The conspiracy against the Party is revealed. Let all to whom the existence of the R.S.D.L.P. is dear come to the aid of the Party!
Notes
[1]
See No. 11 of the Central Organ, pp. 11–12: "Only the local organisations can ensure that this additional representation is extended solely to real (the "Letter's" italics) pro-Party elements; our local workers will judge not only by the words of these leaders of the legal movement, but also by their deeds, and will exert every effort so that only those are drawn in who in essence are even now part of our Party, who wish to join our Party organisation in order really to work in it, to strengthen it, to subordinate themselves to it and serve it", etc. —Lenin
[2]
We shall cite in addition all the passages of the letters (of the Russian Bureau of the C.C. and of one of the C.C. members operating in Russia[10]) relating to the convocation of the C.C. in Russia:
... "We request Comrades Martov and the Menshevik members the C.C. to communicate to us immediately the names and addresses of the comrades whom they propose to co-opt (the St. Petersburg Mensheviks have refused to do this)".... "It is impossible for the time being to convene the Russian collegium: practically no one has agreed to be co-opted, at present only one Bolshevik has agreed, and that conditionally. The Mensheviks (Mikhail, Roman and Yuri) have categorically refused, considering the work of the Central Commit tee harmful. The resolutions of the plenum, in the opinion of Mikhail and others, are also harmful. The interference of the C.C. in the spontaneous process of the grouping of Social-Democratic forces in legal organisations that is now taking place is, in their words, like plucking the fruit from the mother's womb after two months' pregnancy. We ask you immediately to indicate to us other comrades to whom we may address a proposal that they should be co-opted. It is also desirable to publish the attitude of the comrades to this behaviour of Mikhail and the others." —Lenin
[3]
The article "Golos (Voice) of the Liquidators Against the Party" was written by Lenin as an editorial for No. 12 of the newspaper Sotsial-Demokrat. The article was issued as a separate print in the second half of March and afterwards published in the newspaper Sotsial-Demokrat.
[4]
Diskussionny Listok (Discussion Bulletin)—a supplement to Sotsial-Demokrat, the Central Organ of the R.S.D.L.P. It was published in Paris by a decision of the January (1910) plenum of the Central Committee of the R.S.D.L.P. from March 6 (19), 1910 to April 29 (May 12), 1911; three numbers were issued.
[5]
Grigory—G. Y. Zinoviev.
[6]
Innokenty—I. F. Dubrovinsky.
[7]
The Letter of the Central Committee Bureau Abroad of the R.S.D.L.P. "To All Comrades Abroad" was published as a separate leaflet on March 3 (16), 1910.

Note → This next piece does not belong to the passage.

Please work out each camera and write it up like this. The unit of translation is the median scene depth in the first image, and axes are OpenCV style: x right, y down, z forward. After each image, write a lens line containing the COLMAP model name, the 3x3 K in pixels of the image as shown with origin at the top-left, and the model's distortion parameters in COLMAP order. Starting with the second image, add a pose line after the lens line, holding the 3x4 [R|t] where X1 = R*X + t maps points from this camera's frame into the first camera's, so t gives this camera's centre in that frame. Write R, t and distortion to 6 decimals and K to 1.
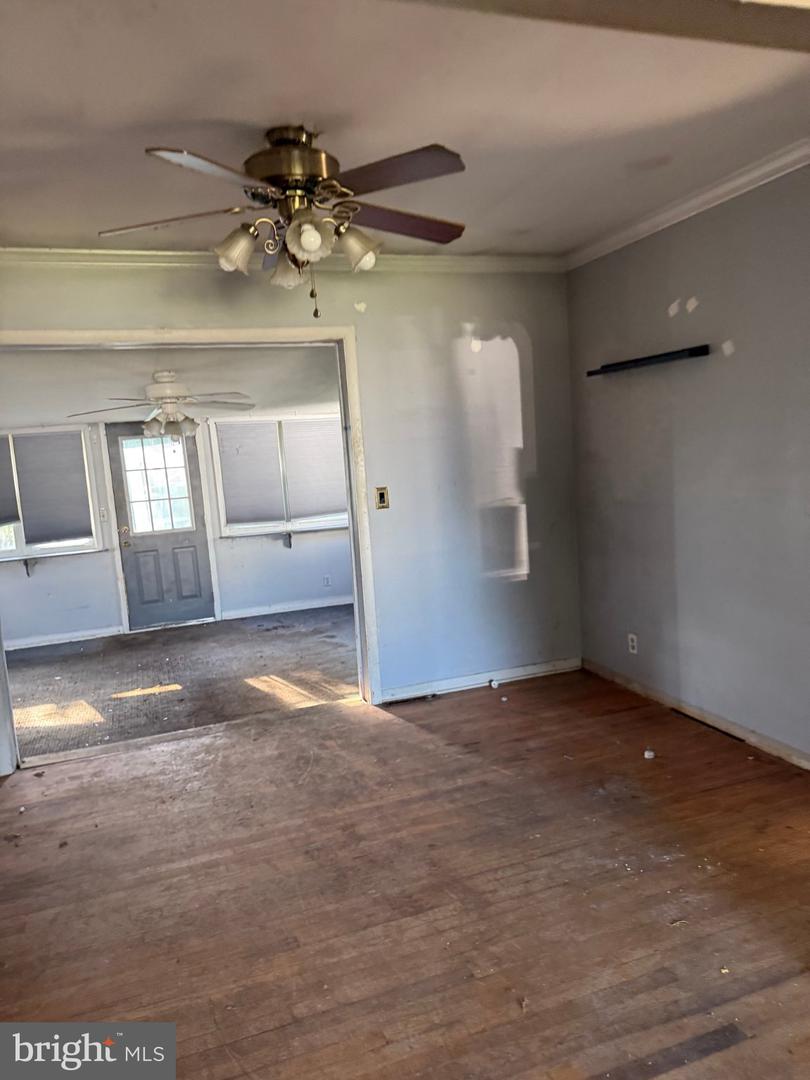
lens RADIAL K [[754.3, 0, 388.0], [0, 754.3, 539.1], [0, 0, 1]] dist [0.068111, -0.130190]
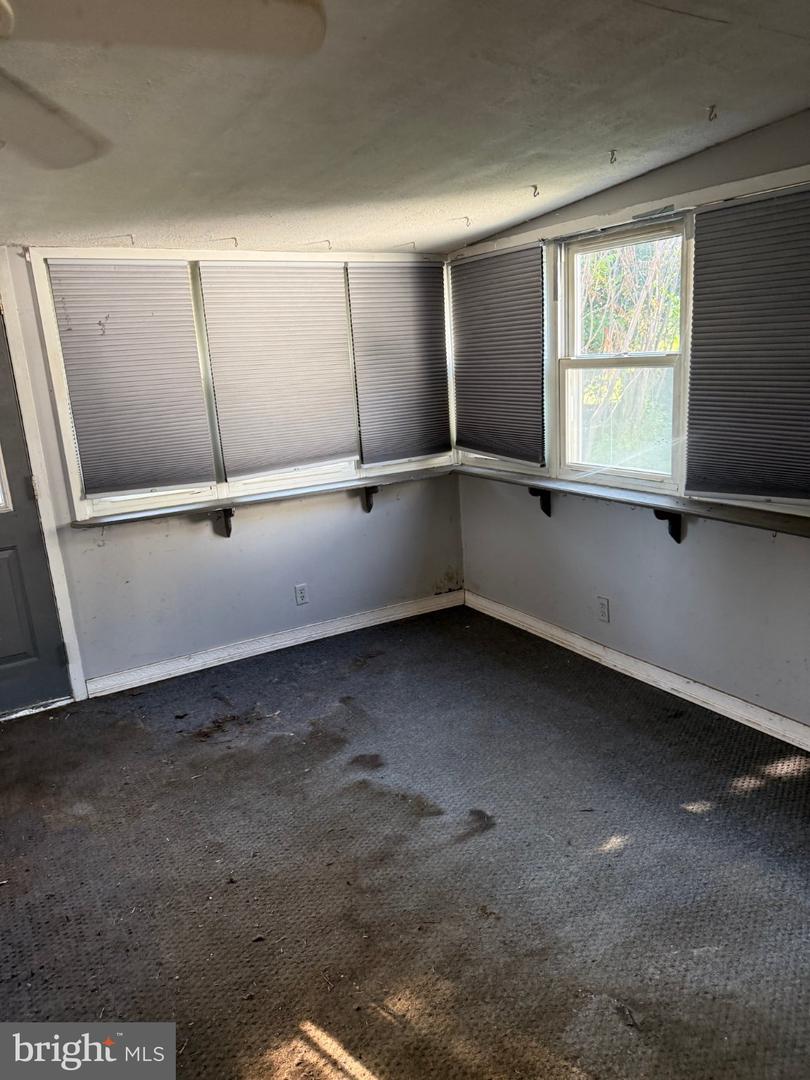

The Central Committee Bureau Abroad (C.C.B.A.) was set, up by the plenum of the Central Committee of the R.S.D.L.P. in August 1908 as the general representative body of the Party abroad, subordinate and accountable to the Russian Bureau of the Central Committee. Shortly after the January plenum, a liquidationist majority developed among the members of the C.C.B.A., and the C.C.B.A. became a centre for mobilising anti-Party forces. The liquidationist tactics of the C.C.B.A. compelled the Leninist Bolsheviks to recall their representative from it in May 1911. A little later the representatives of the Polish and Lettish Social-Democrats were recalled. In January 1912 the C.C.B.A. dissolved itself.
[8]
The reference is to the "Open Letter" advocating liquidationist views, signed by the Mensheviks: Avgustovsky—S. 0. Tsederbaum-Yezhov; Anton—M. S. Makadzyub; Vadim—V. K. Ikov; V. Petrova—L. N. Radchenko; Georgy—B. S. Tseitlin-Batursky; Georg—V. 0. Tsederbaum- Levitsky; Yevg. Ha-az—V. A. Gutovsky-Mayevsky; Kramolnikov—G. I. Prigorny; D. Koltsov—B. A. Ginsburg; Nat. Mikhailova—R. S. Galbershtadt; Roman—K. M. Yermolayev; Romul—M. L. Kheisin; Solomonov—S. I. Portugeis; Cherevanin—F. A. Lipkin; Yuri—P. A, Bronshtein; Y. P-y—Y. A. Piletsky.
[9]
Mikhail—the Menshevik liquidator I. A. Isuv.
[10]
"One of the C.C. members operating in Russia"—V. P. Nogin.
Written: March 11 (24) 1910.
Published: between March 12–16 (25-29) as a separate print from the newspaper Sotsial-Demokrat No. 12. Published according to the text in Sotsial-Demokrat, checked with the text of the separate reprint.